TASK DESCRIPTION
The required output is an exact restatement of the lines, starting with the one that contains "exposure_s: 1/120" and finishing with the last line of the listing. It contains no pictures.

PROVIDED INFORMATION

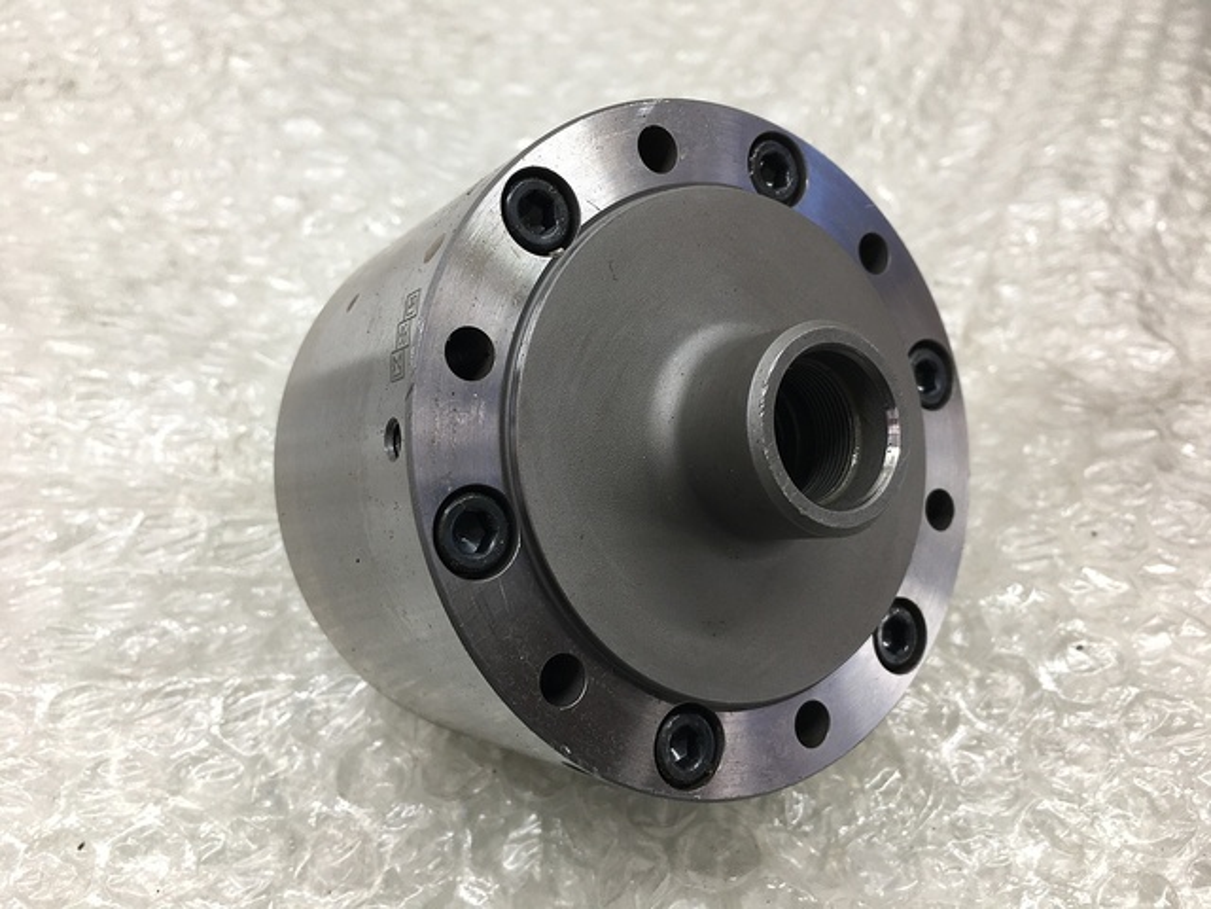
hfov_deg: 61.7
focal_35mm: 29
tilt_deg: -48.4
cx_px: 606
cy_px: 454
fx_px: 1015
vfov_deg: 48.2
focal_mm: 4.15
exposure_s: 1/60
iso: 25
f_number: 2.2
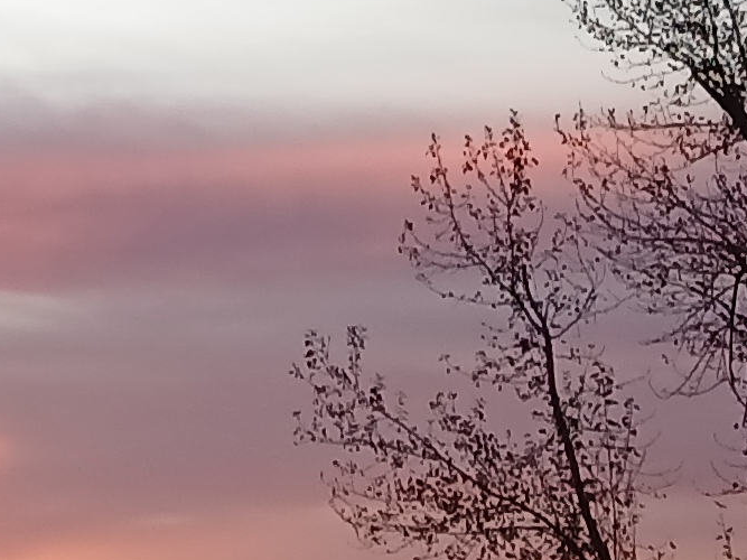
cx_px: -110
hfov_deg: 12.2
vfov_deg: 9.0
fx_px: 3431
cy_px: -373
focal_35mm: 159
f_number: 1.8
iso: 80
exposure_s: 1/60
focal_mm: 3.98
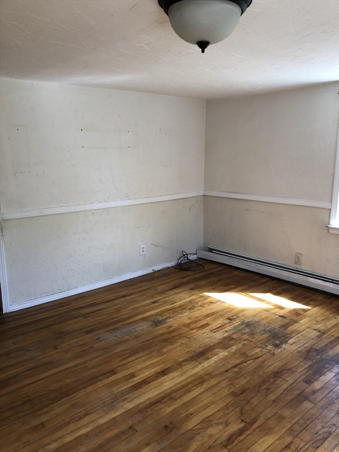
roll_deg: +0.0
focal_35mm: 28
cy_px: 226
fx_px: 366
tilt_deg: -9.9
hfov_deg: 49.7
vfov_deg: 63.4
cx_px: 170
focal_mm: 4
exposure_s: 1/120
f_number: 1.8
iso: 40
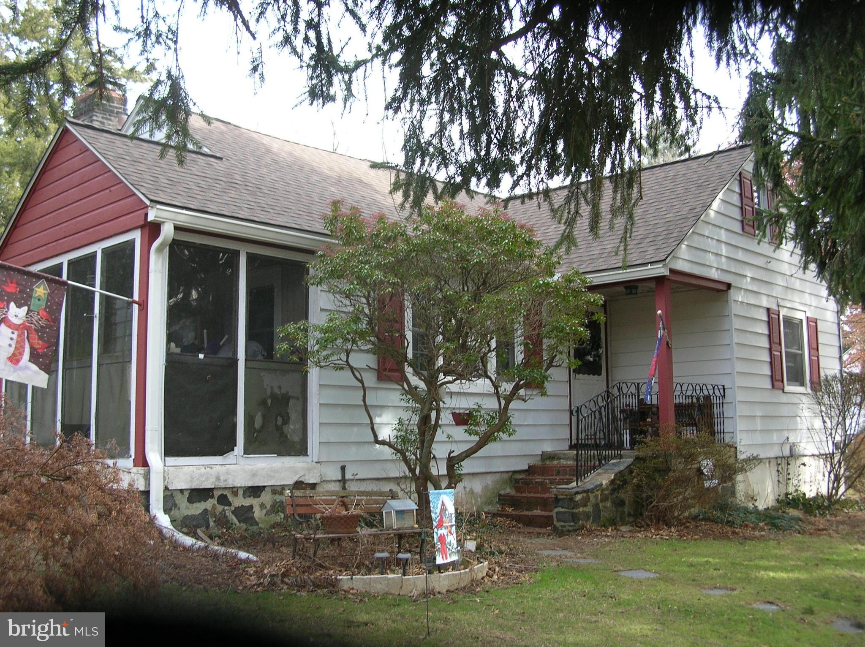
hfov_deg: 51.4
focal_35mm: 36
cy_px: 324
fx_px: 899
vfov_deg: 39.6
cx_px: 432
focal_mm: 6
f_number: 2.7
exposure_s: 1/95.4
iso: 50
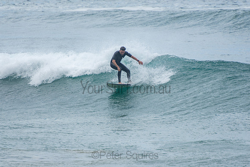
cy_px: 84
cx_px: 125
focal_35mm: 600
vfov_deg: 2.3
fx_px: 4167
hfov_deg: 3.4
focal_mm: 400
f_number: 5.6
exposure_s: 1/1250
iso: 220
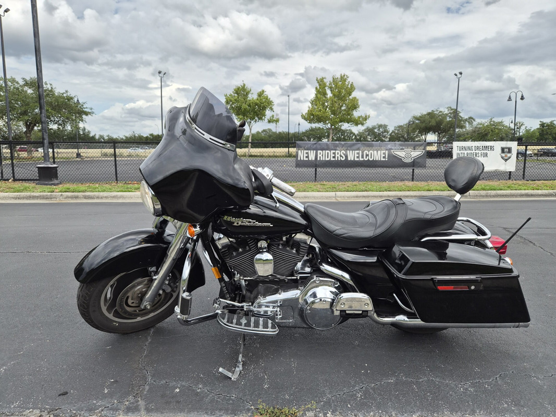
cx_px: 278
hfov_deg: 73.9
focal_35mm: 23
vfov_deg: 58.9
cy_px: 208
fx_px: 369
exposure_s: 1/3688
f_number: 1.8
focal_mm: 5.4
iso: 80
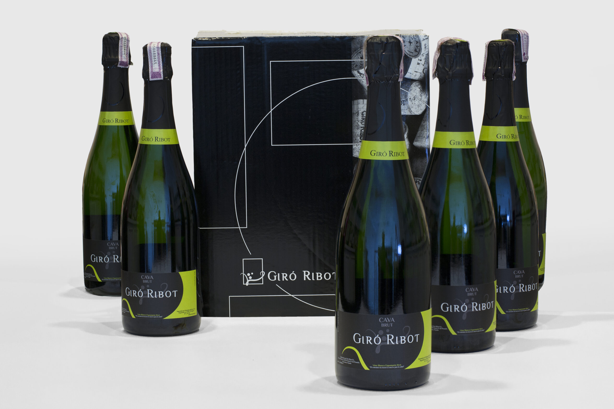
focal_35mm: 75
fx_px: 1279
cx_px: 307
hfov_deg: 27.0
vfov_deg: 18.2
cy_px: 204
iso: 100
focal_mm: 50
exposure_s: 1/2
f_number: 8
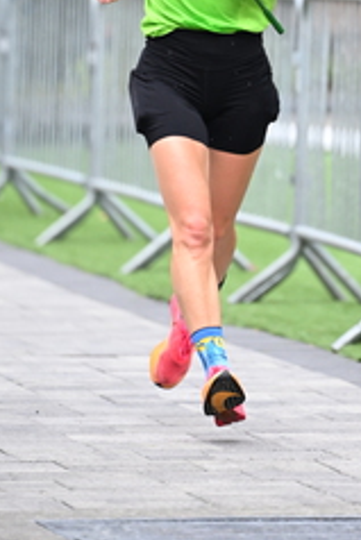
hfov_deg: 3.0
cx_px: 303
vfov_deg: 4.4
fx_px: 6954
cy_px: 45
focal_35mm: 463
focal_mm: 200
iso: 1250
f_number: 2.8
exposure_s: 1/1250
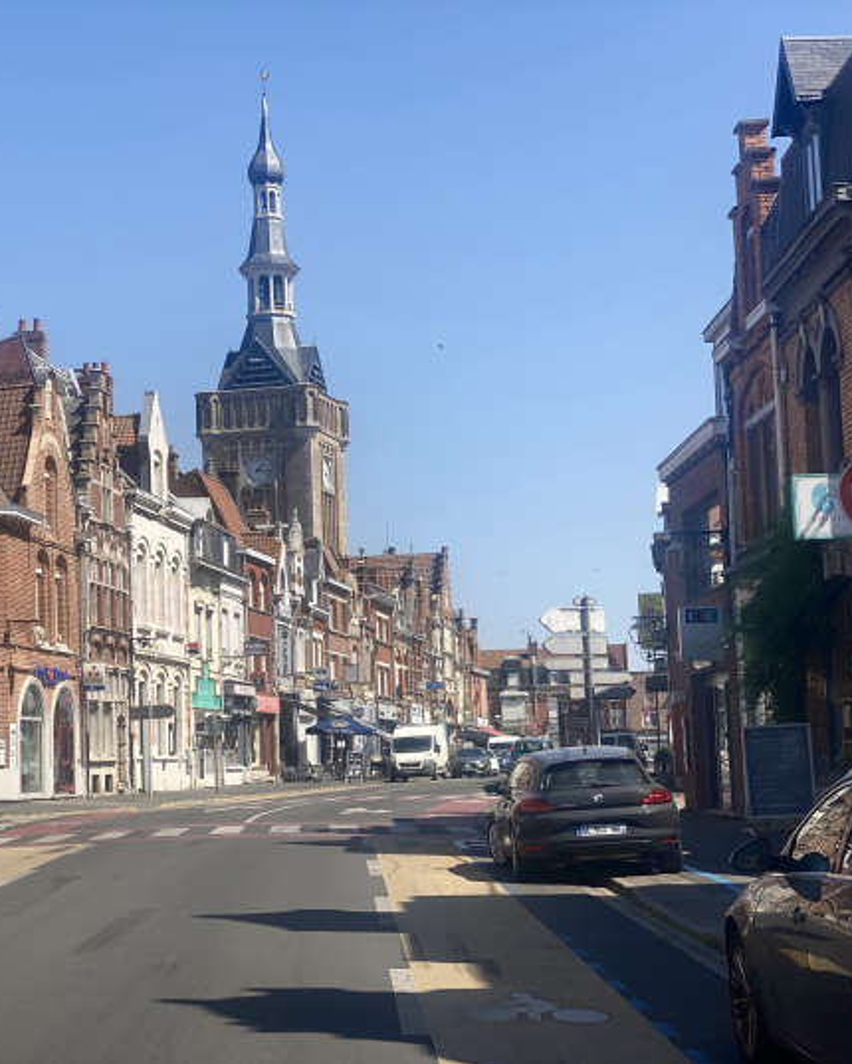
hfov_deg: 22.4
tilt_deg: +6.4
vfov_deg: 27.9
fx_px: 2142
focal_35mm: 68
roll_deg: +0.6
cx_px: 303
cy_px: 533
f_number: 2
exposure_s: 1/1497
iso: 20
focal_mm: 6
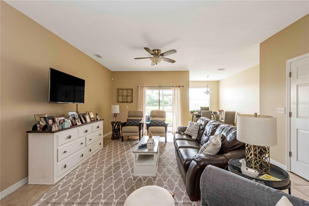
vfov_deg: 81.2
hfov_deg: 104.3
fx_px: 120
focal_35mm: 14
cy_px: 103
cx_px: 154
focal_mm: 14
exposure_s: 1/4
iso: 320
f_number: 8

EXERCISE RESULT
exposure_s: 1/120
f_number: 1.8
iso: 40
hfov_deg: 51.4
focal_35mm: 36
cy_px: 324
fx_px: 899
vfov_deg: 39.6
cx_px: 432
focal_mm: 6
f_number: 2.7
exposure_s: 1/95.4
iso: 50
cy_px: 84
cx_px: 125
focal_35mm: 600
vfov_deg: 2.3
fx_px: 4167
hfov_deg: 3.4
focal_mm: 400
f_number: 5.6
exposure_s: 1/1250
iso: 220
cx_px: 278
hfov_deg: 73.9
focal_35mm: 23
vfov_deg: 58.9
cy_px: 208
fx_px: 369
exposure_s: 1/3688
f_number: 1.8
focal_mm: 5.4
iso: 80
focal_35mm: 75
fx_px: 1279
cx_px: 307
hfov_deg: 27.0
vfov_deg: 18.2
cy_px: 204
iso: 100
focal_mm: 50
exposure_s: 1/2
f_number: 8
hfov_deg: 3.0
cx_px: 303
vfov_deg: 4.4
fx_px: 6954
cy_px: 45
focal_35mm: 463
focal_mm: 200
iso: 1250
f_number: 2.8
exposure_s: 1/1250
hfov_deg: 22.4
tilt_deg: +6.4
vfov_deg: 27.9
fx_px: 2142
focal_35mm: 68
roll_deg: +0.6
cx_px: 303
cy_px: 533
f_number: 2
exposure_s: 1/1497
iso: 20
focal_mm: 6
vfov_deg: 81.2
hfov_deg: 104.3
fx_px: 120
focal_35mm: 14
cy_px: 103
cx_px: 154
focal_mm: 14
exposure_s: 1/4
iso: 320
f_number: 8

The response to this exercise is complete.